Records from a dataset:

────────

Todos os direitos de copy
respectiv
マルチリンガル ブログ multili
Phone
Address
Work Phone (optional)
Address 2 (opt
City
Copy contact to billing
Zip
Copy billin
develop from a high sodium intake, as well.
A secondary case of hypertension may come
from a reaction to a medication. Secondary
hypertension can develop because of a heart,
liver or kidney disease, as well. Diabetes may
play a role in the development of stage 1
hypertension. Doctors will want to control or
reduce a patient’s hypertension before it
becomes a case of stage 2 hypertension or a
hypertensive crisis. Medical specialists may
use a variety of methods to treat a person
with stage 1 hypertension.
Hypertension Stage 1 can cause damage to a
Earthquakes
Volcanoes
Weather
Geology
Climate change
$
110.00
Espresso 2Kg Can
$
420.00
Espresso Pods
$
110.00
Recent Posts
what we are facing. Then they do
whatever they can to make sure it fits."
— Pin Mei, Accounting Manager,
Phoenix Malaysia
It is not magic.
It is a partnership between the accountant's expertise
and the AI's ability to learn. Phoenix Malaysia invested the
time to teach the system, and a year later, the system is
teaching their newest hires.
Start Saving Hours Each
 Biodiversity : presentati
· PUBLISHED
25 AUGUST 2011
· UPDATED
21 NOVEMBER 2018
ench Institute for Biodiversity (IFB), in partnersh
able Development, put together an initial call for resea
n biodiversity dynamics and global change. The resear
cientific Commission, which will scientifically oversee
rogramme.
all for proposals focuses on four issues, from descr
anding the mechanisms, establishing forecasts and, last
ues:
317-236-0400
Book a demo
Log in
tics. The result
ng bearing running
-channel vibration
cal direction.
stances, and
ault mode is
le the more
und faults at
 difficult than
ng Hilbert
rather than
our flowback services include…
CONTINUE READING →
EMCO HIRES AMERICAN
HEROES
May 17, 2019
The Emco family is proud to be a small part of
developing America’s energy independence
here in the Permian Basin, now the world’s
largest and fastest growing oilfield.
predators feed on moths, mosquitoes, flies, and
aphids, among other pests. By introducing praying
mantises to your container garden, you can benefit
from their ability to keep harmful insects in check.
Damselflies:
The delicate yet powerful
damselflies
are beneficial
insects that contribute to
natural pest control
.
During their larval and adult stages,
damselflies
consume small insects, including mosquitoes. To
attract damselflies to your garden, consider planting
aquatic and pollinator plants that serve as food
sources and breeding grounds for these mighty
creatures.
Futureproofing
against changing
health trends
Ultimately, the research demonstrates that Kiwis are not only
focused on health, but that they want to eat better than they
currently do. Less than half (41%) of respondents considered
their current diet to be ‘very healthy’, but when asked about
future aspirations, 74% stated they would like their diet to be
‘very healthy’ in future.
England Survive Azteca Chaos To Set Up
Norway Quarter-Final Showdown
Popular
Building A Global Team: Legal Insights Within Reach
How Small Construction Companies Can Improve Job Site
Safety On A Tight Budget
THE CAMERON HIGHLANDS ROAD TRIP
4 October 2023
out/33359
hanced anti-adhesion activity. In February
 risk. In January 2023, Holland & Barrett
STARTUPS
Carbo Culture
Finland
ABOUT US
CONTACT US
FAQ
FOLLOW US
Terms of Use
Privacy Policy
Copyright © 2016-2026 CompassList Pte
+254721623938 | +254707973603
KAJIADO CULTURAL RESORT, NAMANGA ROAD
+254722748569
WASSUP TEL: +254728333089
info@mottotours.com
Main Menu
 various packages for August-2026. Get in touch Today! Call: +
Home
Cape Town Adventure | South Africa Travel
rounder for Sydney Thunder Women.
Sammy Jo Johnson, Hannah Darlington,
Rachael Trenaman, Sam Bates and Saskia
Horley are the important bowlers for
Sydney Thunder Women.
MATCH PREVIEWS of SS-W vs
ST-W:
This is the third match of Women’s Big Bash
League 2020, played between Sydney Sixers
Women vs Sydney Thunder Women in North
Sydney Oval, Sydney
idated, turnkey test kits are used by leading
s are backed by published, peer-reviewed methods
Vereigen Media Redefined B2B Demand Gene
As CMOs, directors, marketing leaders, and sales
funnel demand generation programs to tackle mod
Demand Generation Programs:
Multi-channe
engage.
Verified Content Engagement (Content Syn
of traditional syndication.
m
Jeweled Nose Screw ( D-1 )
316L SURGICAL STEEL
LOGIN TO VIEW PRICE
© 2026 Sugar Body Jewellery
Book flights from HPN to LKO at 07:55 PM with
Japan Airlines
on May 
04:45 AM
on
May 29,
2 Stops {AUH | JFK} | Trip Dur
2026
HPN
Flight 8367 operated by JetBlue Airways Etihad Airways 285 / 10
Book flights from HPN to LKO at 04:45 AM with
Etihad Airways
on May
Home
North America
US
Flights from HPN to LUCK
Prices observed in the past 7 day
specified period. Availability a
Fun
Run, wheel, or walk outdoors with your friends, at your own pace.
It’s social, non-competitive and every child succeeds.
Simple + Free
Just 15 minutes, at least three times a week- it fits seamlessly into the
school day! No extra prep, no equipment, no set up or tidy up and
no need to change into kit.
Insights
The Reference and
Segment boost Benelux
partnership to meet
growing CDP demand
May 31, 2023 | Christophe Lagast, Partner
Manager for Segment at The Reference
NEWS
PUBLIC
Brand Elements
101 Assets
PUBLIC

────────

__Work item__. In the records above, locate each line with the word "garden". Copy all such lines.

__Response area__.
mantises to your container garden, you can benefit
attract damselflies to your garden, consider planting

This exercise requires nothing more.